Side branched patterns, coalescence and stable interfaces during radial displacement of a viscoelastic fluid

TL;DR

This study investigates how the viscosity ratio and viscoelasticity influence interfacial patterns during radial displacement in a Hele-Shaw cell, combining experiments and mathematical modeling to understand pattern stability and finger coalescence.

Contribution

It introduces a mathematical model linking viscosity ratio to finger spacing and demonstrates the impact of viscoelasticity on interfacial pattern morphology.

Findings

Higher viscosity ratios lead to more stable interfaces.

Model predictions closely match experimental finger spacing.

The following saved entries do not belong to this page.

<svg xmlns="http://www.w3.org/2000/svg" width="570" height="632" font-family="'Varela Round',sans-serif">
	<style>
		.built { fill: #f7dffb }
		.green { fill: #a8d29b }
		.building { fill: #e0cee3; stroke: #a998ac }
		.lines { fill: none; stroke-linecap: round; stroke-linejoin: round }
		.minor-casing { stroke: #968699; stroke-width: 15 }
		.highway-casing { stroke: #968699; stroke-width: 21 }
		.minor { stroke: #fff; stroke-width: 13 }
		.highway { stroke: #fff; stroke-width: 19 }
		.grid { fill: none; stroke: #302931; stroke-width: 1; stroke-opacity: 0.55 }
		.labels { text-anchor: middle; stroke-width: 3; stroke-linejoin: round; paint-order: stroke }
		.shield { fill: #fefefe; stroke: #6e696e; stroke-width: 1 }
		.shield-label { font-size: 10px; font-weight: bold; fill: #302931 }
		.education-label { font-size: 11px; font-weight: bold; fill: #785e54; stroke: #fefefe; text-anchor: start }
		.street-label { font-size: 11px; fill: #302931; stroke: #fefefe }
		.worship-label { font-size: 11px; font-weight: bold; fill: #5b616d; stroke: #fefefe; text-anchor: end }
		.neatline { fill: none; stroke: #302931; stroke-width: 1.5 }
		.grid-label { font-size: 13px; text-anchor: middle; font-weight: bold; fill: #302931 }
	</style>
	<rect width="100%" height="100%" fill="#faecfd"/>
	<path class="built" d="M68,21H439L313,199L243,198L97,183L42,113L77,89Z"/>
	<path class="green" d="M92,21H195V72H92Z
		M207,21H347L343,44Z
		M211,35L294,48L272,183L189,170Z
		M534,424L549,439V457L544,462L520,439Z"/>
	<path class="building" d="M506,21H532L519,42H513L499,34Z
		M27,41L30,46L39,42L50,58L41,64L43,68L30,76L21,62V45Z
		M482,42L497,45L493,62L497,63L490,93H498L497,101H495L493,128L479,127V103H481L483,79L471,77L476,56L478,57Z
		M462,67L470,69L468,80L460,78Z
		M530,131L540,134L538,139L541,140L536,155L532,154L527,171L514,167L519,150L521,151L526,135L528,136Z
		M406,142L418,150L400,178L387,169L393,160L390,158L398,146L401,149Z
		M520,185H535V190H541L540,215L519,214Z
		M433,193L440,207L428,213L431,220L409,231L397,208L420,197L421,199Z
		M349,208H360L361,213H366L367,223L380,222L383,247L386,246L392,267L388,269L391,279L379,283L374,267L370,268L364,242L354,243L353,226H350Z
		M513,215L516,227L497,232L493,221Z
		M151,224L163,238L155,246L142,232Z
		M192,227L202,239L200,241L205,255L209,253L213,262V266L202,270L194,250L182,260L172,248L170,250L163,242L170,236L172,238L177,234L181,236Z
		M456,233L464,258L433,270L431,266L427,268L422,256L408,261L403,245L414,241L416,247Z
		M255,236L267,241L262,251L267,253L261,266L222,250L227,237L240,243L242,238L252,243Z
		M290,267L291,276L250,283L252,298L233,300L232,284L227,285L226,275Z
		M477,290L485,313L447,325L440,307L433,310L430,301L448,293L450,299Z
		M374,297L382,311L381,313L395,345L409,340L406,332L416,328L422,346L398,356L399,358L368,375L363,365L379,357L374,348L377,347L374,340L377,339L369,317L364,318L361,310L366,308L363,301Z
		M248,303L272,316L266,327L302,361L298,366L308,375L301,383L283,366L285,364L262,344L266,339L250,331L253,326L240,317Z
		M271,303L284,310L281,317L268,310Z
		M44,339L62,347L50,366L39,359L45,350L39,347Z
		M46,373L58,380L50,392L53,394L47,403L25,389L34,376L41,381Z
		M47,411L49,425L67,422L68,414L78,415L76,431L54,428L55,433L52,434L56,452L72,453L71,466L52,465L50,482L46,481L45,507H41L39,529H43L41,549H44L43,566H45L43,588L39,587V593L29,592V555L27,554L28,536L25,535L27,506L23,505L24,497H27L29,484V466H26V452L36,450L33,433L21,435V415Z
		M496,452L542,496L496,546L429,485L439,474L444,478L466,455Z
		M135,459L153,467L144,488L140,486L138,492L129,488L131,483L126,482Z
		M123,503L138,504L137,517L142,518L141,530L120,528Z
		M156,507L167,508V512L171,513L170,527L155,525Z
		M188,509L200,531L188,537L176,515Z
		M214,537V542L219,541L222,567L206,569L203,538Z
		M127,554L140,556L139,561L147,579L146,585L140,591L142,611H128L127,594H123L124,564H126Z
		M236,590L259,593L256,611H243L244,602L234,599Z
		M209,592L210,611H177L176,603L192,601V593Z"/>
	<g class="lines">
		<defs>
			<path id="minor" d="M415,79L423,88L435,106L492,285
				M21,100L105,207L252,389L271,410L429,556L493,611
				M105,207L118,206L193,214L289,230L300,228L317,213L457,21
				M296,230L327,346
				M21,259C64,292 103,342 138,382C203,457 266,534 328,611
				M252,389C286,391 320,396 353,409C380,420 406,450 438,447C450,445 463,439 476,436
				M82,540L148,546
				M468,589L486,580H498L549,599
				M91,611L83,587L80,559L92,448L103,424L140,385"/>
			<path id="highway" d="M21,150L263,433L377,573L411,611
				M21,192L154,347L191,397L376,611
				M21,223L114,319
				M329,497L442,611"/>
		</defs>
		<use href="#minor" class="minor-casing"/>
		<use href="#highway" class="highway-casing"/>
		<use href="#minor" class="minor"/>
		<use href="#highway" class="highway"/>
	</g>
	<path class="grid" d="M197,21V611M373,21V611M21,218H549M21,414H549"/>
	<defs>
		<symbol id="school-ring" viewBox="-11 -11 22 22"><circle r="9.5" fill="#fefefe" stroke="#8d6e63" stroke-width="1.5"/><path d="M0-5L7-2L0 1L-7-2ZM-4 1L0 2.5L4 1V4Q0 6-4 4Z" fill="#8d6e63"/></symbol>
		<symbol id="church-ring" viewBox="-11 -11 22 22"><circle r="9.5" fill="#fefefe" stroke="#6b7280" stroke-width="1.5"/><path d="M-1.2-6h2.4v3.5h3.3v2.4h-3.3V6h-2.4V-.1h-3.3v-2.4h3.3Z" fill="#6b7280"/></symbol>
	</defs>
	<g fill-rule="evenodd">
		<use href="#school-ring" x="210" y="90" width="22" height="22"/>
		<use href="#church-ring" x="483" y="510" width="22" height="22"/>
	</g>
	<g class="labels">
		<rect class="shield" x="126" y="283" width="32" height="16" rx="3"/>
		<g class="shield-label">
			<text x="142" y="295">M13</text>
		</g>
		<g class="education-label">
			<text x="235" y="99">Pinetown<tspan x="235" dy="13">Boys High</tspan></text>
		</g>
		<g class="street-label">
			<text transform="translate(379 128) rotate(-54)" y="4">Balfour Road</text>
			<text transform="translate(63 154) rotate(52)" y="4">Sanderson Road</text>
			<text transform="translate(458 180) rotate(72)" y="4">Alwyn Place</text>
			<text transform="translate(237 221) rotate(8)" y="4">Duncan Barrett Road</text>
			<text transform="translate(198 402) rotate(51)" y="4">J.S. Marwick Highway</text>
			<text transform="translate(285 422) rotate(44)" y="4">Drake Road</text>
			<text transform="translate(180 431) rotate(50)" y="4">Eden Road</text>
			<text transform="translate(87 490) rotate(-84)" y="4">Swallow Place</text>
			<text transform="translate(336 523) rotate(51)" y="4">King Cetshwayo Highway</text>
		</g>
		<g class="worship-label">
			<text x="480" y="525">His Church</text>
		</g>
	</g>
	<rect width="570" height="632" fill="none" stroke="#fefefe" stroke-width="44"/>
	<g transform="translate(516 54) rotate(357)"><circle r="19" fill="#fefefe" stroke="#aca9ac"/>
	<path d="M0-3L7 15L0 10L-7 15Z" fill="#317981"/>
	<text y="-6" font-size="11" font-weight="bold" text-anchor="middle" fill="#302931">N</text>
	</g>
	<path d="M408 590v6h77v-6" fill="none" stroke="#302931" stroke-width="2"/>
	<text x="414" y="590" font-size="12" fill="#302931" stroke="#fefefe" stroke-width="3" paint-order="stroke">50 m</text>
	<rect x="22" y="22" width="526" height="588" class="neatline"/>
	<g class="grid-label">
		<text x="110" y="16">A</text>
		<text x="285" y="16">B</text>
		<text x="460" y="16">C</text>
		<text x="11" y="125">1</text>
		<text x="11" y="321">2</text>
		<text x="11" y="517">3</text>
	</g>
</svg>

Viscoelasticity significantly affects pattern growth and coalescence.

Abstract

We explore the interfacial instability that results when a Newtonian fluid (a glycerol-water mixture, inner fluid) displaces a viscoelastic fluid (a dense cornstarch suspension, outer fluid) in a radial Hele-Shaw cell. As the ratio of viscosities of the inner and outer fluids is increased, side branched interfacial patterns are replaced by more stable interfaces that display proportionate growth and finger coalescence. We correlate the average finger spacing with the most dominant wavelength of interfacial instability, computed using a mathematical model that accounts for viscous fingering in miscible Hele-Shaw displacements. The model predictions on the role of viscosity ratio on finger spacing are in close agreement with the experimental observations. Our study lends insight into the significant contribution of the viscoelasticity of the outer fluid on the morphology and growth of interfacial patterns.